PROBLEM DETAILS: Using the material that follows, identify and copy each line with the string "middle".

EXTRACTED INFORMATION:
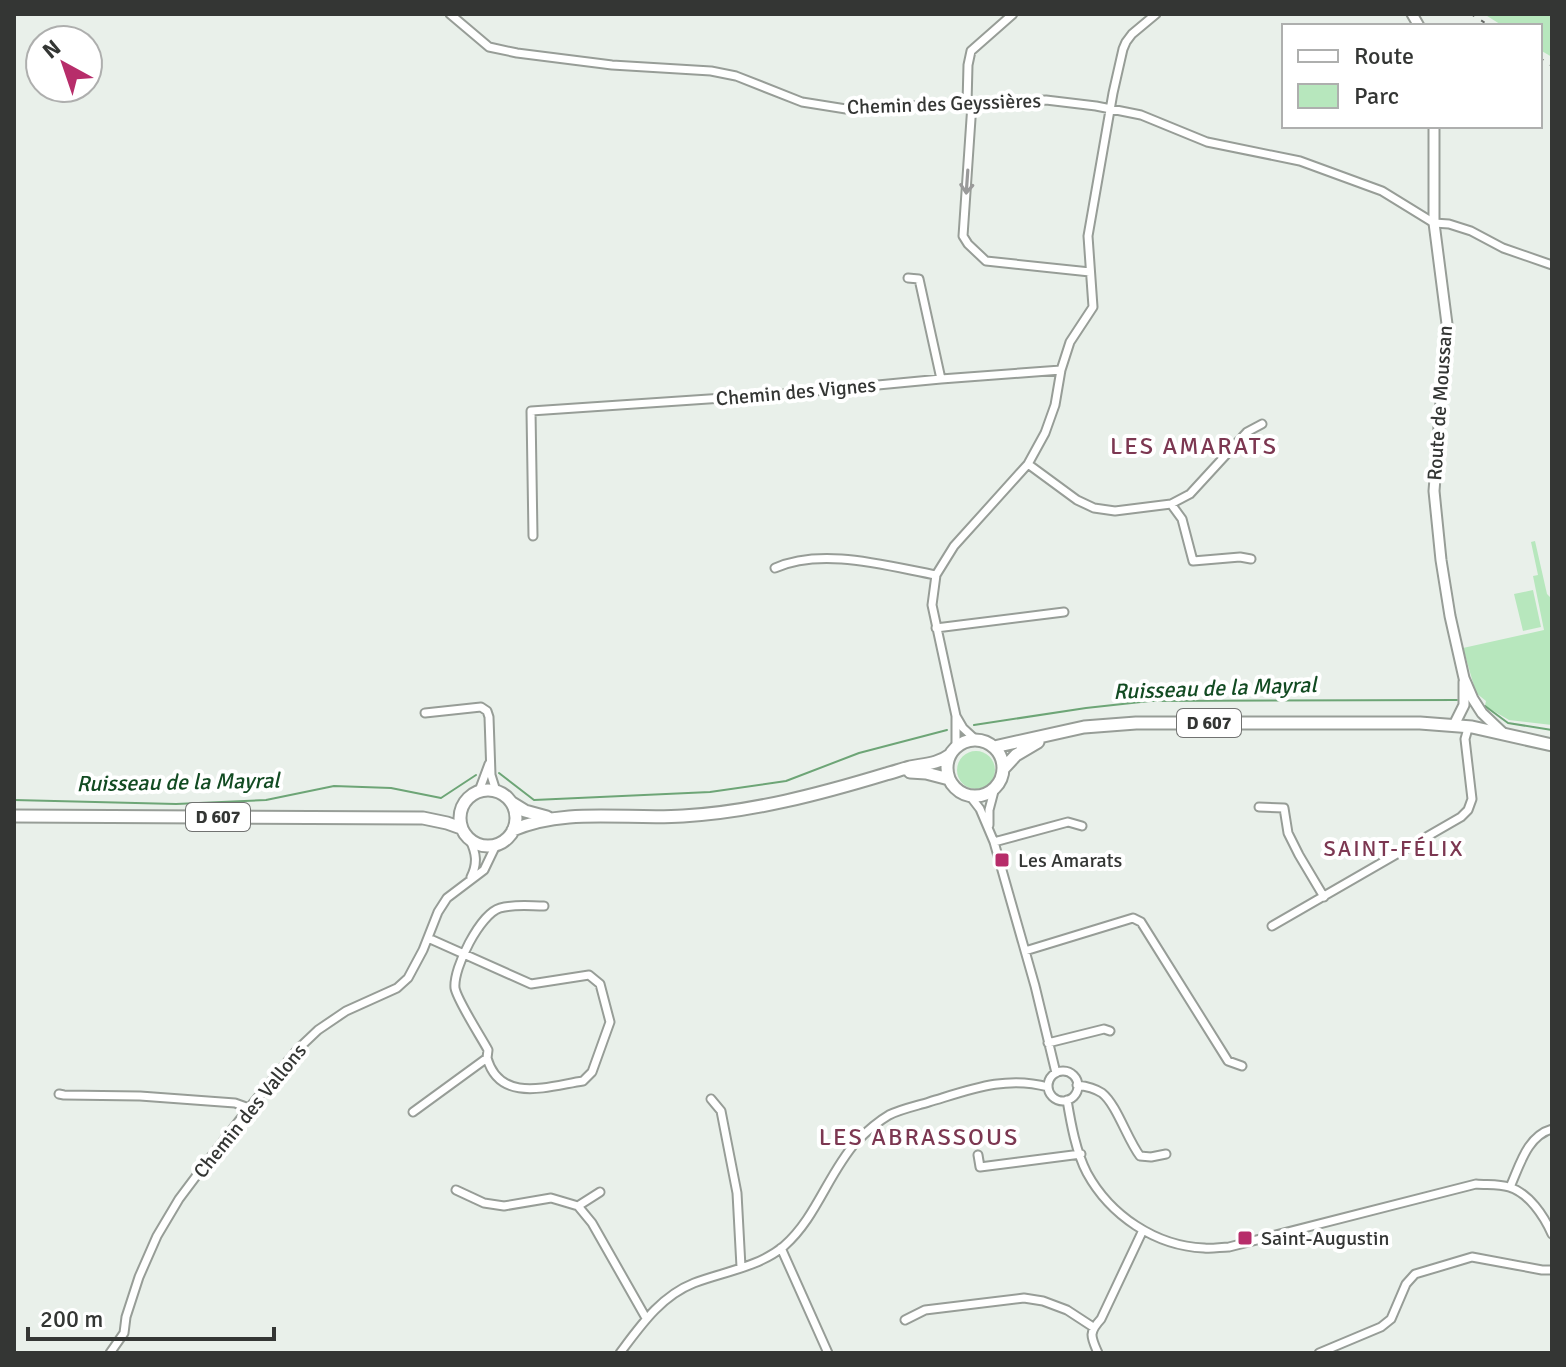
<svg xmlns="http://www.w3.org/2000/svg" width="1566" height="1367" viewBox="0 0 1566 1367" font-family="Signika,sans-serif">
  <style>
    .green { fill: #b7e7bd }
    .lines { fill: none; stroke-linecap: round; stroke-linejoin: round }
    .stream { stroke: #6da576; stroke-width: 2 }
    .street-casing { stroke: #979d97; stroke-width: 11 }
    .secondary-casing { stroke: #979d97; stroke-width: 13 }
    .primary-casing { stroke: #979d97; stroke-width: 15 }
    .street { stroke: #fff; stroke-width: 7 }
    .secondary { stroke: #fff; stroke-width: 9 }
    .primary { stroke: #fff; stroke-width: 11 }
    .rail { stroke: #666966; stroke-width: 2; stroke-dasharray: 4 8; stroke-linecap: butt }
    .oneway { stroke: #9a9a9a }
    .poi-dot { fill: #b72d6a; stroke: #fff; stroke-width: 3 }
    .labels { text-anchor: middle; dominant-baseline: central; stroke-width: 8; stroke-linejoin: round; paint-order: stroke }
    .shield { fill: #fff; stroke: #717271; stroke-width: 2 }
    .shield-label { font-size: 18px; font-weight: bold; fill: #343634 }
    .street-label { font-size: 20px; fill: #343634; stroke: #fff }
    .poi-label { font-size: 20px; fill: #343634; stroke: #fff; text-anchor: start }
    .water-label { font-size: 22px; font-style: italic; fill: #124b22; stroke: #fff }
    .neighbourhood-label { font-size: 22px; letter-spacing: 2px; fill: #7c3751; stroke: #fff }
    .quarter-label { font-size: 24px; letter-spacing: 2px; fill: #7c3751; stroke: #fff }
  </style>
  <rect width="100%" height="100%" fill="#e9f0ea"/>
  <!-- green -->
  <path class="green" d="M1484,14H1552V57L1540,50V26H1503Z
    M1535,541L1547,594L1552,599V725L1509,720L1485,706L1486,701L1476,693L1463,648L1544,630L1533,576L1538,575L1531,542Z
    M1533,590L1541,627L1523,631L1514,594Z
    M957 770a19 19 0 1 1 38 0a19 19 0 1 1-38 0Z"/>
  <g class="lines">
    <!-- stream -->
    <path class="stream" d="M1485,706L1508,723L1552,730
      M974,725L1086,708L1150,701L1457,700
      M499,773L534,800L710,792L786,781L859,753L947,730
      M14,800L176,804L266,800L334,786L391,788L441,798L476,775"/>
    <defs>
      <path id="street" d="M450,14L489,47L517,53L612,65L711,71L736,76L802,102L846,109L1046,100L1096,106L1141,115L1207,142L1300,161L1382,191L1434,223L1449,224L1471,231L1503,248L1552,265
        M967,104L968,65L971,51L1013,14
        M972,104L963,236L968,244L986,261L1090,272
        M908,278L919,279L941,379
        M1028,464L1077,500L1094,508L1115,511L1171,504L1190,494L1247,432L1262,424
        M1171,504L1182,519L1193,561L1240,557L1251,559
        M533,536L531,411L783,394L941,379L1061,370
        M775,568C822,547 887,566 936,575
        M936,628L1064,612
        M425,713L481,707L487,711L489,717L491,775L496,791
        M956,716L932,605L936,575L954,546L1028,464L1045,433L1055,405L1061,370L1070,342L1093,307L1088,236L1113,93L1123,49L1126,42L1132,34L1156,14
        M956,748V716L963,728L976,740
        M479,791L489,764
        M970,796L980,809L994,842L1035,986L1056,1073
        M1259,807L1284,808L1288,833L1299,855L1324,897
        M989,825V810L994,791
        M470,840C476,853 478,863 471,877
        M994,842L1068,822L1082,826
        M1272,926L1461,817L1468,810L1472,799L1465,739L1467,732
        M428,938L531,984L589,975L600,984L610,1022L592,1072L583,1081C549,1086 500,1104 487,1058
        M1025,951L1133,918L1141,922L1228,1061L1242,1066
        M1048,1043L1104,1029L1110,1031
        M1048 1086a15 15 0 1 1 30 0a15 15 0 1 1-30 0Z
        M1077,1085C1085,1086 1096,1089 1102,1093C1117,1105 1127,1139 1140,1156L1151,1157L1166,1154
        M59,1094L64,1095L140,1096L235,1103L249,1108
        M711,1099L721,1111L737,1193L741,1267
        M1067,1100C1071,1124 1076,1152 1087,1173C1110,1215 1155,1246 1204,1248C1212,1249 1221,1247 1229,1247L1476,1184C1487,1185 1499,1184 1509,1187C1529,1193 1544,1216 1552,1234
        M413,1112L487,1058L488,1050C481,1037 457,1000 455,988C453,968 480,914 500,908C513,904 530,906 544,906
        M978,1155L980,1167L1081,1154
        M1510,1187C1520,1165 1527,1136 1552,1129
        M456,1190L484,1203L504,1206L551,1198L578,1206L592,1223L646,1318
        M578,1206L600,1192
        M781,1248L828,1353
        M905,1320L925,1310L1024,1298L1043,1301L1067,1310L1093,1327
        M110,1353L124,1333L126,1317L139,1277L157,1236L179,1199L200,1171L249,1108L298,1049L318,1030L346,1011L397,988L408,978L423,950L438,912L447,898L484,870L496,845
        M620,1353C641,1325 661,1296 694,1283C723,1272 759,1267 784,1246C816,1218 828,1174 856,1142C866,1132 877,1122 889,1115C901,1109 916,1106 929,1102C969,1090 1006,1075 1048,1087
        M1098,1353C1091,1337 1088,1333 1101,1319L1143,1230
        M1319,1353L1381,1327L1391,1319L1406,1284L1415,1274L1472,1257L1542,1270H1552"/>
      <path id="secondary" d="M1412,14L1419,26
        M1434,126V223L1447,324L1434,491L1441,560L1450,616L1464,678L1473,699L1482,713L1504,734
        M1454,725L1464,705V682"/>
      <path id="primary" d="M947 768a28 28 0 1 1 56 0a28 28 0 1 1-56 0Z
        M994,747L1084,727L1136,723H1420L1472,727L1552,745
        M1004,768L1016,755L1038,742
        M910,772L926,773L949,779
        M460 818a28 28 0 1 1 56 0a28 28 0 1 1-56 0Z
        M512,803L525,811L547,817
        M14,816L423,818L447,823L461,828
        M513,830C565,807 628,820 683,816C752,812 820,794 886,774C894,772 902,769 910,767C925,764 938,764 950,755"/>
    </defs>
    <!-- street casing -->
    <use href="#street" class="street-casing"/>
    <!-- secondary casing -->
    <use href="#secondary" class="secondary-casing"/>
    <!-- primary casing -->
    <use href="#primary" class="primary-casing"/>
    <!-- street -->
    <use href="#street" class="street"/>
    <!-- secondary -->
    <use href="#secondary" class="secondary"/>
    <!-- primary -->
    <use href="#primary" class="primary"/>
    <!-- rail -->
    <path class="rail" d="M1471,14L1490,26
      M1540,58L1552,66"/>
  </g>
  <!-- one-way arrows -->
  <defs><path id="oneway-shaft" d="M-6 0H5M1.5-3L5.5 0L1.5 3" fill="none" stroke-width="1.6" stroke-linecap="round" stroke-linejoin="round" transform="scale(2)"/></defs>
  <use class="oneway" href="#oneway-shaft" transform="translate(967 182) rotate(94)"/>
  <!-- markers -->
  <g class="poi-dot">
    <rect x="994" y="852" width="16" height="16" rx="4"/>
    <rect x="1237" y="1230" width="16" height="16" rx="4"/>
  </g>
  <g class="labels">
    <!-- shield labels -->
    <g class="shield">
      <rect x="1177" y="709" width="64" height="28" rx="6"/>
      <rect x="186" y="803" width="64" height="28" rx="6"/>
    </g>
    <g class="shield-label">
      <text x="1209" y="723">D 607</text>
      <text x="218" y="817">D 607</text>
    </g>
    <!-- street labels -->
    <g class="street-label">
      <text transform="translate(944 104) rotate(-2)">Chemin des Geyssières</text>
      <text transform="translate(796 392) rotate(-5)">Chemin des Vignes</text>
      <text transform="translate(1440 403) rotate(-86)">Route de Moussan</text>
      <text transform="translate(250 1111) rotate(-51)">Chemin des Vallons</text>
    </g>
    <!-- poi labels -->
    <g class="poi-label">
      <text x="1018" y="860">Les Amarats</text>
      <text x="1261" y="1238">Saint-Augustin</text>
    </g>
    <!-- water labels -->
    <g class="water-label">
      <text transform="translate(1215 688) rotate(-2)">Ruisseau de la Mayral</text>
      <text transform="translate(178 782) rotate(-1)">Ruisseau de la Mayral</text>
    </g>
    <!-- neighbourhood labels -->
    <g class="neighbourhood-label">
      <text x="1394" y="848">SAINT-FÉLIX</text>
    </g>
    <!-- quarter labels -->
    <g class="quarter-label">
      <text x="1194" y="446">LES AMARATS</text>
      <text x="919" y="1137">LES ABRASSOUS</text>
    </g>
  </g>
  <!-- border -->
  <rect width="1566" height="1367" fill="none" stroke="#343634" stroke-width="32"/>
  <!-- legend -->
  <rect x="1282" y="24" width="260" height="104" fill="#ffffff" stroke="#aeafae" stroke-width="2"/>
  <rect x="1298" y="50" width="40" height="12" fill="#ffffff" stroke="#aeafae" stroke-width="2"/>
  <text x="1354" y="64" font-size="24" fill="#343634">Route</text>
  <rect x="1298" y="84" width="40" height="24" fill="#b7e7bd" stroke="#aeafae" stroke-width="2"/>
  <text x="1354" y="104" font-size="24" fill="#343634">Parc</text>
  <!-- north arrow -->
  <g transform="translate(64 64) rotate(320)"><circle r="38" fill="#ffffff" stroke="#aeafae" stroke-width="2"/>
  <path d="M0-6L14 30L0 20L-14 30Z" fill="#b72d6a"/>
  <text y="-12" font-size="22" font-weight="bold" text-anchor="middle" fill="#343634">N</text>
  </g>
  <!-- scale -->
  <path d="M28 1327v12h246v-12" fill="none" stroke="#343634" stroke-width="4"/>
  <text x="40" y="1327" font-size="24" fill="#343634" stroke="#ffffff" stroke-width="6" paint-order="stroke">200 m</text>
</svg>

PROBLEM SOLUTION:
    .labels { text-anchor: middle; dominant-baseline: central; stroke-width: 8; stroke-linejoin: round; paint-order: stroke }
  <text y="-12" font-size="22" font-weight="bold" text-anchor="middle" fill="#343634">N</text>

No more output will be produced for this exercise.